E aggiunge ancora più solennemente:  "Siate, Cristiani, a muovervi più gravi:  / non siate come penna ad ogne vento, / e non crediate ch'ogne acqua vi lavi" (73-75) - cioè che basti una qualsiasi promessa per purificarvi.

Ed ecco l'alto richiamo a ciò che veramente importa:  la Scrittura e la guida del Papa, riconosciuta valida e autorevole, quand'anche siano indegni quelli che occupano la sede di Pietro:  "Avete il novo e 'l vecchio Testamento, / e 'l pastor de la Chiesa che vi guida:  / questo vi basti a vostro salvamento" (76-78).

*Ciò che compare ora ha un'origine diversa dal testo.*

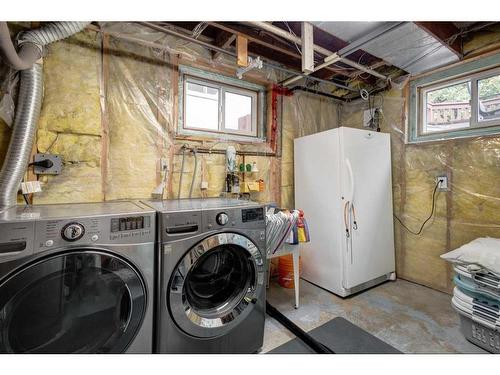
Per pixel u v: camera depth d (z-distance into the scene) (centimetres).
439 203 244
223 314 148
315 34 222
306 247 271
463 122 233
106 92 187
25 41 136
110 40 188
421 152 257
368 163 251
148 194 203
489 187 212
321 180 254
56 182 170
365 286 249
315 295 239
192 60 222
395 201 280
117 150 191
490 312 153
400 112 275
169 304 129
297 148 283
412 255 267
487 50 212
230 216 149
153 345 130
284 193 288
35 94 148
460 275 173
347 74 276
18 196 160
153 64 206
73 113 174
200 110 243
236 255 162
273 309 204
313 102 313
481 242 181
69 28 147
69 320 110
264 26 173
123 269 118
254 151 266
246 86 265
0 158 150
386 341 170
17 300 100
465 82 231
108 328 118
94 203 169
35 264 100
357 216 241
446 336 175
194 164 227
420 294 239
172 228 130
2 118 151
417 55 218
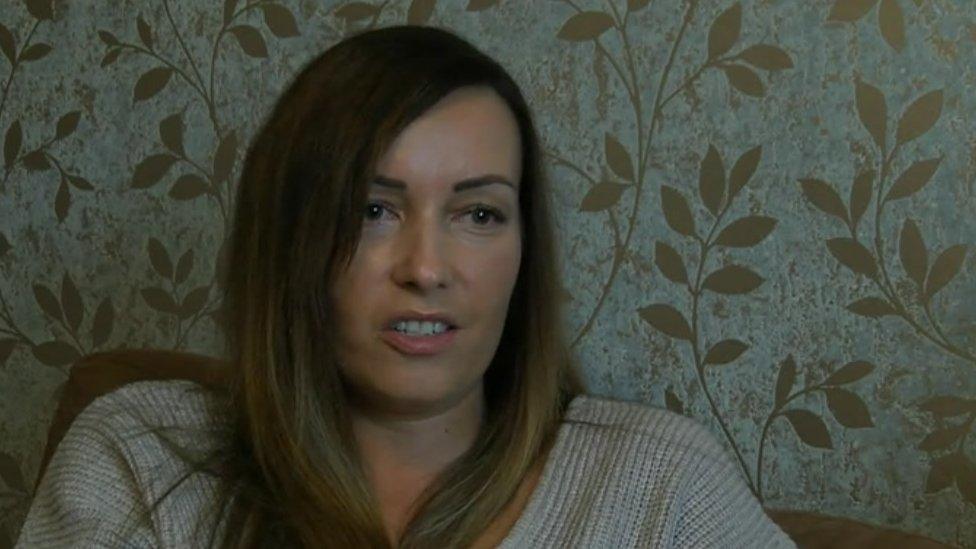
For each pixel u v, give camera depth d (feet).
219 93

Che se altri, per avidità e interesse, insegnassero diversamente e inducessero a moltiplicare i voti, "uomini siate, - ammonisce Dante - e non pecore matte" (80) a imitazione di quell'agnello che, abbandonandosi ai suoi capricci sconsiderati, "saltando e corneggiando" (Francesco da Buti), stoltamente "lascia il latte/ de la sua madre" (82-83). Il linguaggio del poeta, di là dai toni arroventati, rivela un amore appassionato e un fervido anelito per una Chiesa che, riformatasi, risplenda senza macchie. È l'ecclesiologia ineccepibile di un poeta, che qui si fa teologo.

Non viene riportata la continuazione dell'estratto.